Global news coverage of climate change declined for the fourth straight year in 2025, even as emissions hit new highs, according to a new analysis.
Coverage is down 14 percent from 2024 and down 38 percent from 2021, when the volume of reporting on climate change peaked, according to an analysis from the Media and Climate Change Observatory, a project at the University of Colorado. Coverage of climate change declined in every region, but the drop-off was most pronounced in Africa, the Middle East, Europe, and North America.
“Ongoing political economic headwinds and newsroom consolidation and reductions have contributed to this diminished coverage, said lead author Max Boykoff, a professor at the University of Colorado. “Moreover, there is finite news space for competing stories, with the Trump administration flooding the public sphere with news stories across several domains.”
In the U.S., climate journalists have found themselves on the chopping block at leading news outlets. CBS News laid off most of its climate team in October, and in February The Washington Post followed suit. The paper dismissed 14 climate journalists, including reporters, editors, and videographers.
The drop in news coverage will have an impact on public understanding, Boykoff said. “When the media fail to cover these pressing climate issues abundantly and accurately, people may not recognize how climate change shapes their daily lives, livelihoods, and challenges.”
Meanwhile, as news coverage of climate declined, fossil fuel emissions hit new highs in each of the last four years. The last three years were the hottest on record, measuring roughly 1.5 degrees C warmer than the preindustrial era.
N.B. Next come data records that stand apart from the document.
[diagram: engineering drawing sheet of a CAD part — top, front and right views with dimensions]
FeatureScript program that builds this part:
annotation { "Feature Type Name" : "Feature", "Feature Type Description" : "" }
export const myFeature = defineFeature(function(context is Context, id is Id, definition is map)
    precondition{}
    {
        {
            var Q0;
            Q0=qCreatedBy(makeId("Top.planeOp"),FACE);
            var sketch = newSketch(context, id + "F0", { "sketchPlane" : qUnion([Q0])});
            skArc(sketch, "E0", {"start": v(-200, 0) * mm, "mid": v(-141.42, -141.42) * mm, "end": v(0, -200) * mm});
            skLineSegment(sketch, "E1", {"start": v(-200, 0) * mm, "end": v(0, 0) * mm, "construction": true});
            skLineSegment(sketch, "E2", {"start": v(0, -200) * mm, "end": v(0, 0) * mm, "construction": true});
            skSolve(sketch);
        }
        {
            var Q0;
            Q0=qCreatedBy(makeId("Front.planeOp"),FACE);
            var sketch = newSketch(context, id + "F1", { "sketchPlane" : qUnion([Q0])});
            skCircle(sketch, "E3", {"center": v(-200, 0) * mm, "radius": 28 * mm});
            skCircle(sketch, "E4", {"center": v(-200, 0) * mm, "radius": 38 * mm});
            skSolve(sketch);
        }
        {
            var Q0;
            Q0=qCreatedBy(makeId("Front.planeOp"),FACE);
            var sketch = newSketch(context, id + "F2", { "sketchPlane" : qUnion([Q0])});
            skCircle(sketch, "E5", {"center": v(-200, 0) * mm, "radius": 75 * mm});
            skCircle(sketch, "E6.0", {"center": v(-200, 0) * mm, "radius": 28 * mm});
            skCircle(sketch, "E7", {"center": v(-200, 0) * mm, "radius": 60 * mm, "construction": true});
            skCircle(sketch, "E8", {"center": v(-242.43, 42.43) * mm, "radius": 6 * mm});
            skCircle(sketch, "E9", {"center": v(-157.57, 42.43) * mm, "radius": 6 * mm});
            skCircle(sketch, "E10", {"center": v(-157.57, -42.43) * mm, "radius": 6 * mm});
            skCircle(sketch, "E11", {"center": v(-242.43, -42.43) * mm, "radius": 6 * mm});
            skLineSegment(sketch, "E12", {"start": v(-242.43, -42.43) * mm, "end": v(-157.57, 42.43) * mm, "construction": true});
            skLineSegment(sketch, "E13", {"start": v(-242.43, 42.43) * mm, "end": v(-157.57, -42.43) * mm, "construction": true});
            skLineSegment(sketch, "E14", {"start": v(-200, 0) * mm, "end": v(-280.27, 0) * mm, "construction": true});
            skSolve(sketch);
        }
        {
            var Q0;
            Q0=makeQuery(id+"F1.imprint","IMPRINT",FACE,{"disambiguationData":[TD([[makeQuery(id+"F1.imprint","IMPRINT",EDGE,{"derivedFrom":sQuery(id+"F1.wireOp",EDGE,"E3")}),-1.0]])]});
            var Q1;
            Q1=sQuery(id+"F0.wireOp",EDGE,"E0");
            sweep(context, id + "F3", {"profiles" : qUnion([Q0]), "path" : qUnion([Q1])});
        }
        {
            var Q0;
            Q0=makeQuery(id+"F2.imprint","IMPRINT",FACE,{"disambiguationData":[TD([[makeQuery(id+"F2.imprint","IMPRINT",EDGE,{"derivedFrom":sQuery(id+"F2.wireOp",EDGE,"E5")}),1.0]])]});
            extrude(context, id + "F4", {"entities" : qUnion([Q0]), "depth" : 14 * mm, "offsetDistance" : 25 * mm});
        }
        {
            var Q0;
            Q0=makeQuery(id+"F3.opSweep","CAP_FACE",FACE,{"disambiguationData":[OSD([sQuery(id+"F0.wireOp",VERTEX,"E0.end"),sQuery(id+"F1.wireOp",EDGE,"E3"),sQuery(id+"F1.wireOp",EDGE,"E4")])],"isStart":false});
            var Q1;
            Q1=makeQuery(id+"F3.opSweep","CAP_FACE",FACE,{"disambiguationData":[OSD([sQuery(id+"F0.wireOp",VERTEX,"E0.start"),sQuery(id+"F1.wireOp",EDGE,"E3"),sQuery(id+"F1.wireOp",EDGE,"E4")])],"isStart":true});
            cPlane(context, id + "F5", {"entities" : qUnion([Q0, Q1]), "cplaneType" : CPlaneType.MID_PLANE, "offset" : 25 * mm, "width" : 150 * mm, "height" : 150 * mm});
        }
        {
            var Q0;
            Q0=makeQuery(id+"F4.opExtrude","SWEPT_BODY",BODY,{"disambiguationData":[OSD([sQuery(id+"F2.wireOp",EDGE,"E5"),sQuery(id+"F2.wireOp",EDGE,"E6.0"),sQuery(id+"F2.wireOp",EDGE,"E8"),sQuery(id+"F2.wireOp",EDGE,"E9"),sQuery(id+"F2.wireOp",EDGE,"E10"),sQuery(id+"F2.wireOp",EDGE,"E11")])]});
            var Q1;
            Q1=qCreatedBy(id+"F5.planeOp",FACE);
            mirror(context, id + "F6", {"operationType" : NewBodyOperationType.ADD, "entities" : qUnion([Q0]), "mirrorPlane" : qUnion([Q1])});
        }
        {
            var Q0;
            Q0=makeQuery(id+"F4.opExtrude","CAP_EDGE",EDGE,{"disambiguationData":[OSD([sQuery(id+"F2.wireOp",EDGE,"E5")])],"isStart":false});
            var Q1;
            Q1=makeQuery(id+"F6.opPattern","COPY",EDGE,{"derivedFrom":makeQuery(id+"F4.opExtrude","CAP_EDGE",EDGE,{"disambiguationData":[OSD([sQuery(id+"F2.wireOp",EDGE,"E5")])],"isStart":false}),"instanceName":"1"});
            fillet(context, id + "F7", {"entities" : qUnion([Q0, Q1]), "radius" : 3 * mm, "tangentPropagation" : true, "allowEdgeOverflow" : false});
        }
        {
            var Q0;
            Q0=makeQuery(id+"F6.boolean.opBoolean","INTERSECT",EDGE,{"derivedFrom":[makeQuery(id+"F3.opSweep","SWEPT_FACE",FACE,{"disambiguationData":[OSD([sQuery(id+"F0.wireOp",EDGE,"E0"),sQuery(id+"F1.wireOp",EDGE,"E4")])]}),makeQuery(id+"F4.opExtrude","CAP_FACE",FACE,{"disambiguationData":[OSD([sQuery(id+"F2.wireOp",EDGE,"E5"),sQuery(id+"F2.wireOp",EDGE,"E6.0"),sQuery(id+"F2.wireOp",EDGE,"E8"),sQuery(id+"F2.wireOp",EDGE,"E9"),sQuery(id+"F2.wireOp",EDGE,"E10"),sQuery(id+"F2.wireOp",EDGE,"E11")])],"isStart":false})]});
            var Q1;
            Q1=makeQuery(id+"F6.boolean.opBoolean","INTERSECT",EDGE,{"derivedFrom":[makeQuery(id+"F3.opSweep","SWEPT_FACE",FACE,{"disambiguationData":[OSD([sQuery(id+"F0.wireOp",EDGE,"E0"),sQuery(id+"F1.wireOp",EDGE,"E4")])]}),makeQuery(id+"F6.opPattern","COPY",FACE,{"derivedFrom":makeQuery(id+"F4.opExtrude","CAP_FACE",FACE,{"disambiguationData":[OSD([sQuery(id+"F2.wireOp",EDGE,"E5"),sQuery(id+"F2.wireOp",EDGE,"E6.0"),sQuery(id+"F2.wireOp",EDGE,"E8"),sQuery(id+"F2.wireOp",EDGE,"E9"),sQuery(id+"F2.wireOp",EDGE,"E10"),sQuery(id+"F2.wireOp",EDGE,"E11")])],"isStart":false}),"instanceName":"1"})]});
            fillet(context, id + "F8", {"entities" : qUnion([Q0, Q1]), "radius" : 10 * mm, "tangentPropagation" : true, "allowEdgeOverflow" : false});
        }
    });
Beyond 1.5 degrees of warming, scientists say the Earth is at greater risk of crossing critical tipping points, from the breakdown of Atlantic currents to the dieback of the Amazon rainforest, that would further accelerate warming.
“Nothing major about the science has changed,” said climate journalist Chris Mooney, a practitioner fellow at the University of Virginia, in a post on the drop in news coverage. “But I think there is just fatigue, reflecting in part the domestic and global failures to show significant progress on the issue.”